ESTRATTO DELLA PAGINA:

Nona edizione per Vino è Musica. Grottaglie si prepara alla festa

VINO è MUSICA GROTTAGLIELa ceramica a Grottaglie (TA) è opera viva e pulsante. Lo dimostra il contenitore che da nove anni attorno alla creta e ai valori della terra, muove da tutta l’Italia verso il quartiere nella gravina di San Giorgio, appassionati di arte, musica, eno-gastronomia.
Vino è Musica nona edizione, conferma il 27 e il 28 luglio di muoversi lungo il solco della Mostra della Ceramica edizione 2018 che quest’anno sceglie non a caso il connubio tra terra, identità, luogo e materia.
La rassegna dedicata ai vini autoctoni del sud Italia, sposa infatti quest’anno, il tratto identitario della civiltà grottagliese e colloca all’interno del quartiere delle ceramiche e oltre, una delle più grandi proposte legate al vino, alla gastronomia e alla musica inedita.
Due giorni di vitalità e fermento che ogni anno registrano il tutto esaurito sia nei percorsi on the road che nei laboratori di degustazione realizzati in collaborazione con 5 chef di fama internazionale che rielaboreranno il meglio della cucina Mediterranea.
Si comincia il 27 luglio nel cuore del quartiere che dal XIII secolo ospita circa 50 botteghe artigiane ricavate all’interno della gravina e scavate nella roccia di ambienti ipogei un tempo utilizzati come frantoi. Dalle 20 in poi il quartiere schiuderà le porte alla tradizionale formula delle degustazioni con banchi d’assaggio in cui gli stessi viticultori racconteranno i loro vini e in cui i 5 chef si cimenteranno nella rivisitazione di piatti tradizionali in chiave street food.
Vino, cibo, e musica ovviamente, con proposte ricercate di gruppi emergenti appartenenti alla nouvelle vague della musica italiana.
Il 28 il programma si replica, insieme ai Laboratori sulle terrazze, i giardini e le case nobiliari del quartiere condotti da AIS, Slow Wine e Slow Food, e il laboratorio sulle “Bollicine del Sud Italia” con la docente Maria Teresa Bilancia e il Laboratorio sui “Vini Bianchi macerati” a cura dell’assaggiatore internazionale e presidente della giuria del Premio Enologico Vino è Musica, Enzo Scivetti.
Vino è Musica quest’anno avrà anche alcune iniziative collaterali. Il Gal Magna Grecia e Sistema Museo consentiranno infatti l’apertura straordinaria di alcuni monumenti simbolo di Grottaglie, fra cui il Castello (sede del Museo della Ceramica), Chiese e antichi palazzi nobiliari. Inoltre a la corte interna del Castello Episcopio ospiterà alcune attività interamente dedicate ai più piccoli.
L’evento è a ingresso libero. Le degustazioni on the road sono soggette a ticket. Prenotazioni sono previste per la cena dei produttori a Masseria Palombara e per i laboratori specifici del 27 e del 28 luglio.

La rassegna Vino è Musica è ecofriendly grazie alla richiesta della certificazione volontaria “Ecofesta Puglia”, unica in Italia a intervenire negli eventi per ridurne l’impatto ambientale.

L’iniziativa ha il sostegno dell’amministrazione comunale di Grottaglie ed è organizzata in partnership con Confagricoltura Taranto, Gal Magna Grecia, Slow Food Grottaglie – Vigne e Ceramiche, Sistema Museo e Qiblì.

RIGHE RIPORTATE:

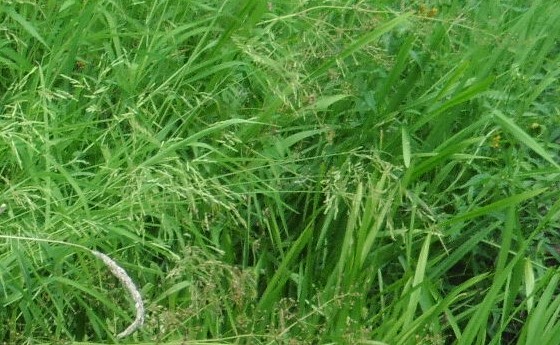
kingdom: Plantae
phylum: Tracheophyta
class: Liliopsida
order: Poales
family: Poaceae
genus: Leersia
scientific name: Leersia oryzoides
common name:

ATTIVITÀ RICHIESTE:
A. Rispondi a queste domande sulla pagina dedicata a Vino è Musica:
(i) In quali giorni di luglio si svolge la nona edizione?
(ii) Con quanti chef sono realizzati i laboratori di degustazione?
(iii) Come si chiama la certificazione volontaria richiesta dalla rassegna?
B. Cambia nella pagina su Vino è Musica il brano che parte dalle parole "VINO è MUSICA GROTTAGLIELa" e si chiude dopo "luogo e materia.", mettendo "legame" al posto di "connubio".
Le righe costituiscono un materiale a sé, distinto dal testo della pagina.

RISPOSTE AI COMPITI:
A.
(i) Il 27 e il 28 luglio.
(ii) Con 5 chef di fama internazionale.
(iii) "Ecofesta Puglia".

B.
VINO è MUSICA GROTTAGLIELa ceramica a Grottaglie (TA) è opera viva e pulsante. Lo dimostra il contenitore che da nove anni attorno alla creta e ai valori della terra, muove da tutta l’Italia verso il quartiere nella gravina di San Giorgio, appassionati di arte, musica, eno-gastronomia.
Vino è Musica nona edizione, conferma il 27 e il 28 luglio di muoversi lungo il solco della Mostra della Ceramica edizione 2018 che quest’anno sceglie non a caso il legame tra terra, identità, luogo e materia.